Das mit Spannung erwartete Revier-Derby war eine einseitige Angelegenheit: Schalke gewann in der eigenen Arena gegen den BVB und schloss nach Punkten zu Tabellenführer Bremen auf. Wolfsburg leistete sich einen Ausrutscher gegen einen Aufsteiger.


Hamburg - Der FC Schalke 04 gewann gegen Borussia Dortmund 3:1 und bleibt damit Spitzenreiter Bremen auf den Fersen. Beide Mannschaften haben nun 33 Punkte, Werder verfügt allerdings über das bessere Torverhältnis.

Vor 61.482 Zuschauern in der ausverkauften Schalker Arena machte der Gast aus Dortmund in den ersten Minuten den besseren Eindruck, wurde dann aber kalt erwischt. Einen Freistoß von Christian Pander aus 38 Metern ließ BVB-Torwart Roman Weidenfeller in der 14. Minute passieren - 1:0.

Schalke übernahm nun das Kommando auf dem Platz und erhöhte elf Minuten später. Nach einer Ecke von Pander stand Kevin Kuranyi frei vor dem Dortmunder Tor und markierte per Kopf das 2:0. Dabei machte die Abwehr der Borussia keinen guten Eindruck.

Wer nach der Pause ein Aufbäumen der Borussia erwartet hatte, wurde schon nach zwei Minuten enttäuscht. Einen Pass von Kuranyi nutzte der Däne Lövenkrands und spitzelte den Ball an Weidenfeller vorbei zum 3:0 ins Netz. Danach schaukelten die Gastgeber die Partie routiniert nach Hause, der BVB kam nur noch zum Ehrentreffer durch Alexander Frei (82.).

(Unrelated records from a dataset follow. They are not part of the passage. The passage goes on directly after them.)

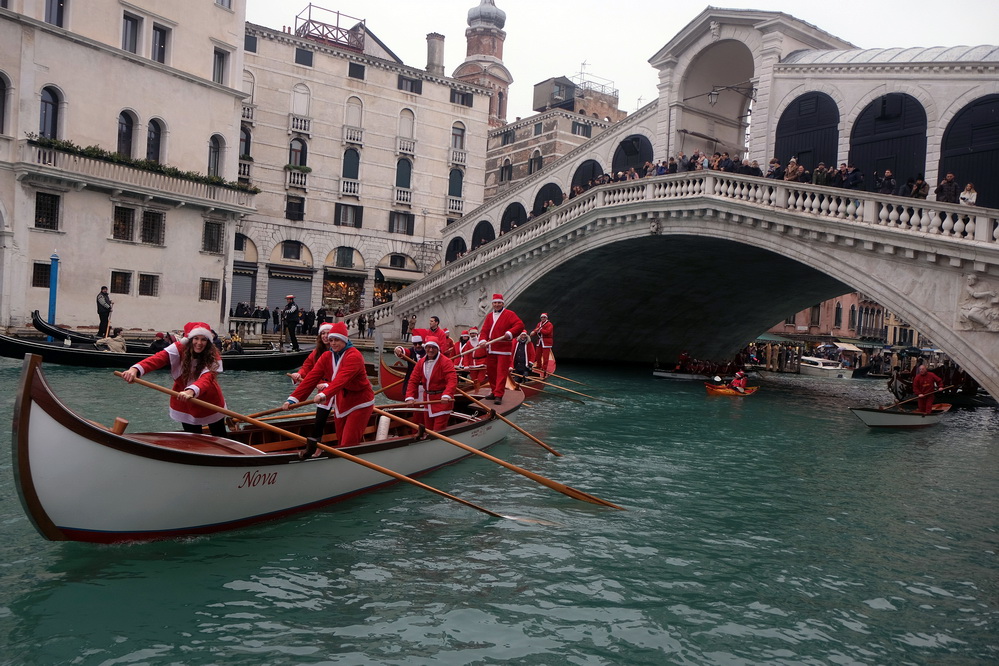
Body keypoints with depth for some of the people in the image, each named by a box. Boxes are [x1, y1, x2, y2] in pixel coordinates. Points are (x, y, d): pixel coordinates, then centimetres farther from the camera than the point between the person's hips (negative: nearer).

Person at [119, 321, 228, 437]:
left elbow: (207, 378, -39)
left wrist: (191, 391, -61)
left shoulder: (213, 357, -22)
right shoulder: (180, 349, -17)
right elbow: (159, 357, -34)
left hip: (210, 401, -1)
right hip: (185, 404, 1)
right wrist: (135, 369, -53)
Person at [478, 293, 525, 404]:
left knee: (501, 372, -9)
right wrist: (483, 340, -9)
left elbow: (520, 325, -13)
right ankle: (494, 392, 24)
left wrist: (510, 333, -27)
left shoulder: (509, 314, -1)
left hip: (503, 349, -6)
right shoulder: (489, 316, 17)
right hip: (491, 348, 6)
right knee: (490, 371, 11)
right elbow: (484, 330, 10)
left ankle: (499, 395, -8)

"Den Sieg schenken wir unseren Fans, er war die Anstrengung wert. Wir waren unter Zugzwang und ich denke, wir haben unsere Sache heute gut gemacht", sagte Schalke-Kapitän Fabian Ernst und beendete damit den wochenlangen Medien-Boykott der Mannschaft. Torschütze Pander ergänzte: "Das mit den Freistößen hat bei mir schon in der Jugend sehr gut geklappt. Heute aber war der Treffer natürlich viel wichtiger."

Eine überraschende Heimniederlage kassierte der VfL Wolfsburg gegen Alemannia Aachen. Allerdings musste das Team von Trainer Klaus Augenthaler gegen den Aufsteiger nach der Gelb-Roten Karte gegen Quiroga (28.) über eine Stunde mit zehn Spielern auskommen.

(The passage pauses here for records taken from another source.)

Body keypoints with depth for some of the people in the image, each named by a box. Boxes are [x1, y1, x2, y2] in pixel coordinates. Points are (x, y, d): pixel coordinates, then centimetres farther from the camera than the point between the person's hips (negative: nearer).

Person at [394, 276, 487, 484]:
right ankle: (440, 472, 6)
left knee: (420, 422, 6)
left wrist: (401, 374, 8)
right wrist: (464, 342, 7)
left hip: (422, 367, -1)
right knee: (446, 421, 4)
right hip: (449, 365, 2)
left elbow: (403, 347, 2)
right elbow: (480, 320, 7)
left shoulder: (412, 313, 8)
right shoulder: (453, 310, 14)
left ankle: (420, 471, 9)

Dennoch ging Wolfsburg nach 50 Minuten in Führung. Einen Freistoß von Jacek Krzynowek köpfte Alexander Madlung zum 1:0 ins Tor. Aachen kam erst durch einen abgefälschten Freistoß von Laurentiu Reghekampf zum Ausgleich (72.). Den Siegtreffer markierte Nico Herzig fünf Minuten später nach einem Patzer von VfL-Keeper Simon Jentzsch.

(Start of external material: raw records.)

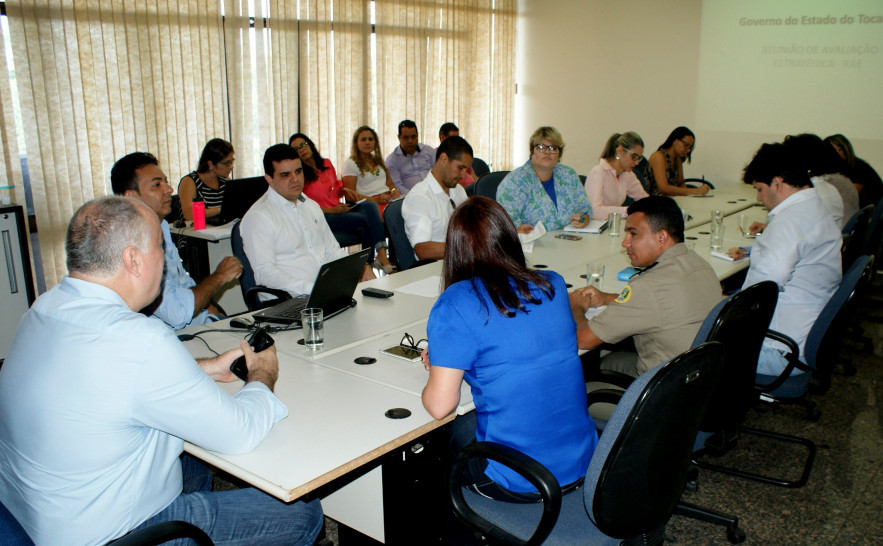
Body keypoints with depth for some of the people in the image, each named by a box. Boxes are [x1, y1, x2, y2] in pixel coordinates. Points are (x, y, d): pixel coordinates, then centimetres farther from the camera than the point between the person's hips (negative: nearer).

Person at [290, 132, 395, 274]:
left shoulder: (327, 164, 15)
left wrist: (345, 191, 3)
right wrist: (331, 210, -15)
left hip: (339, 209, 6)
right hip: (322, 217, -6)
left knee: (370, 206, -25)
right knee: (366, 219, -26)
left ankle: (382, 255, -37)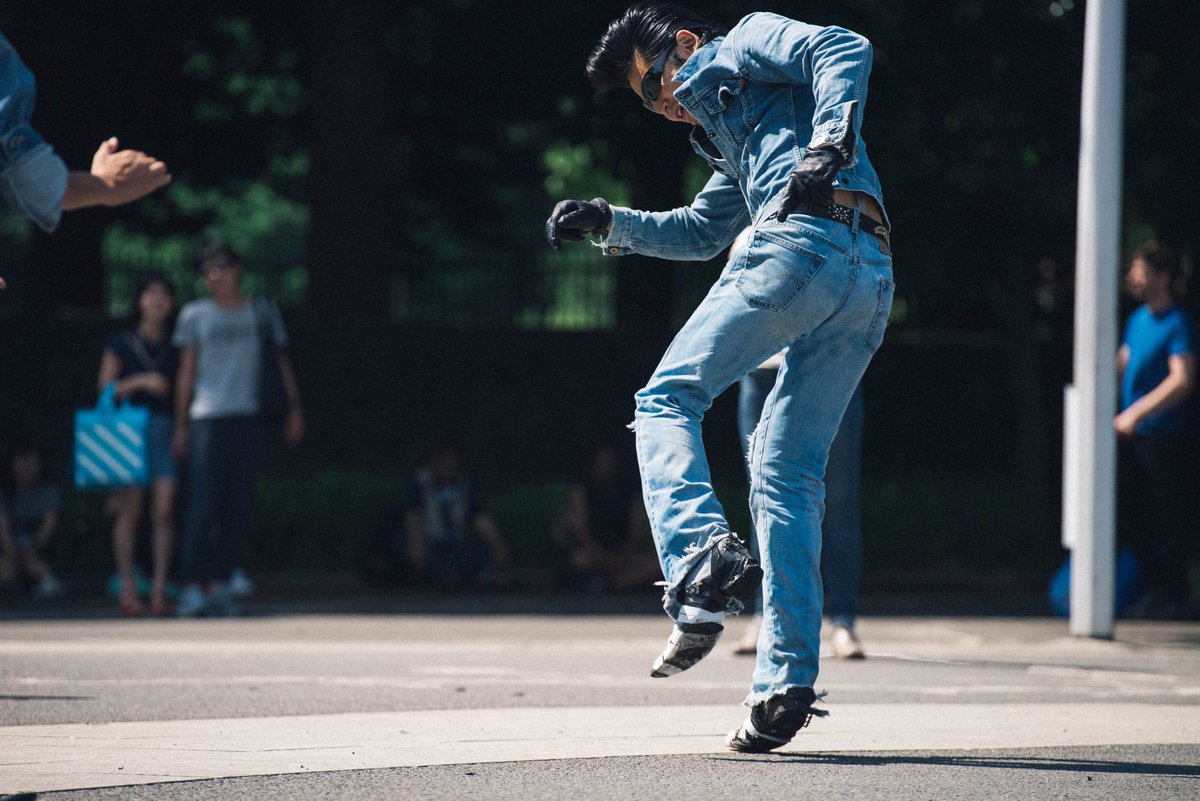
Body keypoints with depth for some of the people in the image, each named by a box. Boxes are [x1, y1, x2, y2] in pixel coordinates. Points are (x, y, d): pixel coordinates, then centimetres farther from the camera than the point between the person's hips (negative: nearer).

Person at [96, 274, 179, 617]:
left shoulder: (175, 347, 14)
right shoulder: (120, 344, 8)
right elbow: (105, 388, 4)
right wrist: (140, 382, -10)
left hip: (165, 430, 2)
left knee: (164, 511, -9)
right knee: (130, 509, -6)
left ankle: (159, 588, -8)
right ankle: (127, 587, 0)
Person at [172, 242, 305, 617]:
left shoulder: (263, 312, 12)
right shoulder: (194, 315, 7)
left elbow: (281, 361, 15)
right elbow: (186, 372, 8)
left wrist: (295, 407, 5)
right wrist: (180, 424, 3)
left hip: (246, 420, 3)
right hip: (206, 418, -3)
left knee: (239, 508, 1)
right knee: (204, 506, -10)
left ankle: (219, 583, 7)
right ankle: (191, 586, -10)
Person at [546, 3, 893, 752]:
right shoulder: (734, 132, 39)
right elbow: (701, 231, 50)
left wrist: (828, 145, -20)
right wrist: (610, 222, 41)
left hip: (805, 241, -9)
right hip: (872, 278, 9)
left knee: (668, 398, -3)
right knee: (790, 476, 8)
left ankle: (704, 562, -28)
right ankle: (787, 685, 0)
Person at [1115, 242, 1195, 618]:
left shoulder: (1178, 325, -12)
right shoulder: (1137, 319, 12)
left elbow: (1182, 381, -21)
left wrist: (1136, 413, -24)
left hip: (1164, 435, -8)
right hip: (1131, 434, 8)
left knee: (1168, 517, 0)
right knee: (1129, 516, 9)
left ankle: (1174, 592, 10)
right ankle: (1156, 585, 21)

"Der Platzverweis war natürlich Gift für uns. Und beim zweiten Tor sehe ich schlecht aus. Das muss ich auf meine Kappe nehmen", sagte Jentzsch. Aachens Trainer Michael Frontzeck war mit seinem Team zufrieden: "Auch nach dem Rückschlag haben wir uns nicht beirren lassen. Die Mannschaft hat mein Vertrauen und hat gezeigt, warum."